* Brief:
Leave the pictures behind and repeat all the entries exactly.

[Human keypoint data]

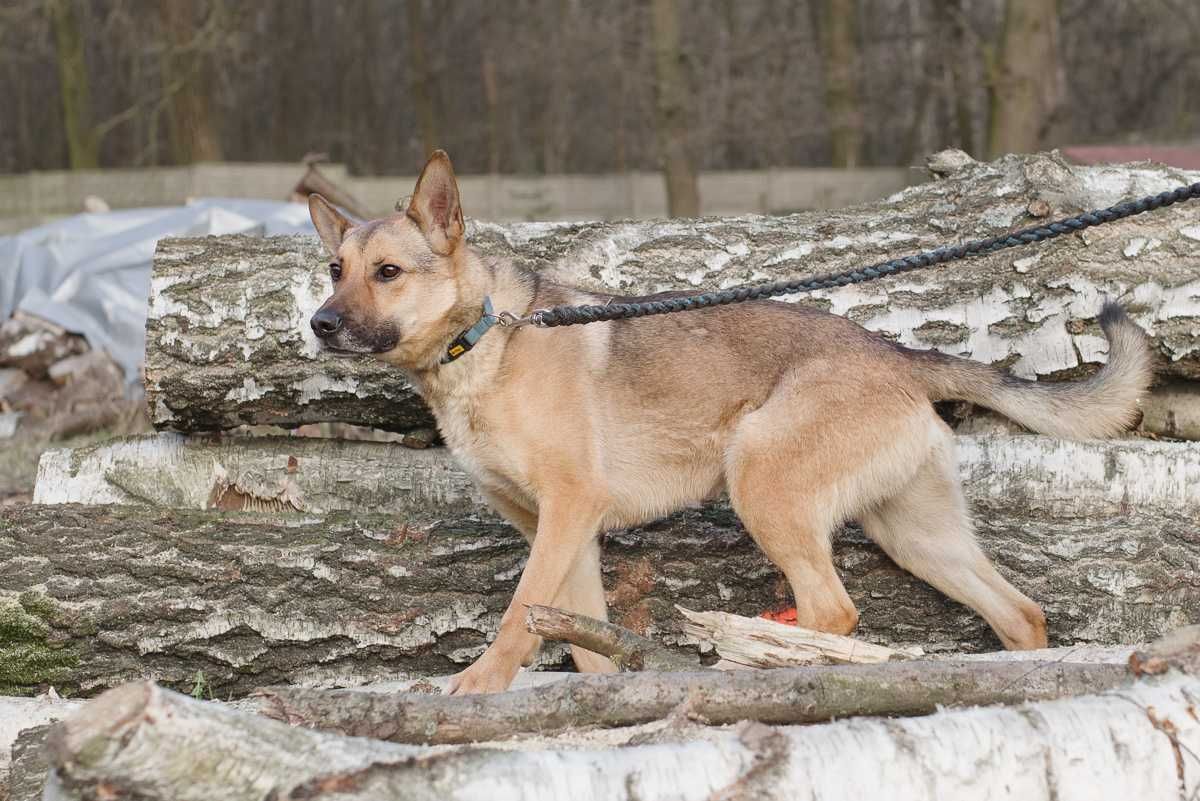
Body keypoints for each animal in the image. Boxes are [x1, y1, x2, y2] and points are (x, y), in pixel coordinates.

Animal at [307, 149, 1152, 695]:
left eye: (388, 272)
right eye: (335, 271)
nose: (318, 324)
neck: (486, 340)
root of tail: (894, 352)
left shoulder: (568, 510)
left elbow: (521, 615)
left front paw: (479, 685)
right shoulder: (562, 531)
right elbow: (584, 638)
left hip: (763, 483)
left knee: (834, 609)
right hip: (916, 533)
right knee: (1020, 613)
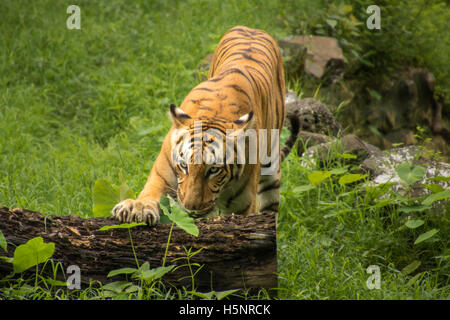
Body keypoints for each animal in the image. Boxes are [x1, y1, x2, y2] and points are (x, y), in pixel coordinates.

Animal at [111, 25, 298, 225]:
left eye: (214, 169)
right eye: (184, 165)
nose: (190, 208)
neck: (215, 113)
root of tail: (251, 28)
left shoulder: (244, 204)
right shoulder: (162, 174)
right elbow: (150, 192)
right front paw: (135, 208)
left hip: (272, 166)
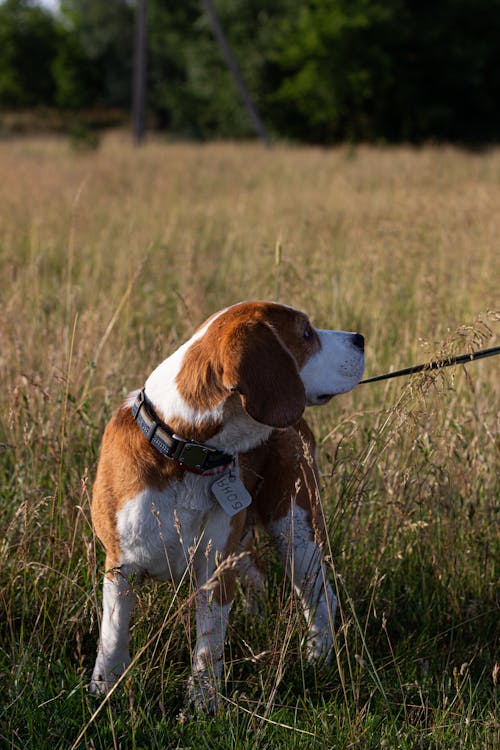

* Output:
Body keypoints for each animal in the image. Boxes are [x1, y1, x2, y2] and points are (x, y), in pixel coordinates.

Animal at [307, 149, 1152, 695]:
left eye: (388, 272)
right eye: (335, 271)
nose: (318, 324)
neck: (486, 340)
root of tail: (894, 352)
left shoulder: (568, 510)
left elbow: (521, 615)
left front paw: (479, 685)
right shoulder: (562, 531)
right elbow: (584, 638)
left hip: (763, 483)
left knee: (834, 609)
right hip: (916, 533)
right knee: (1020, 613)
Body keypoints for each animal in the image. Boxes are [x1, y1, x2, y2] and points are (x, y), in pixel coordinates.

Animal at [111, 25, 298, 225]:
left eye: (214, 169)
right eye: (184, 165)
nose: (190, 208)
neck: (215, 113)
root of tail: (251, 28)
left shoulder: (244, 204)
right shoulder: (162, 174)
right elbow: (150, 192)
right front paw: (135, 208)
left hip: (272, 166)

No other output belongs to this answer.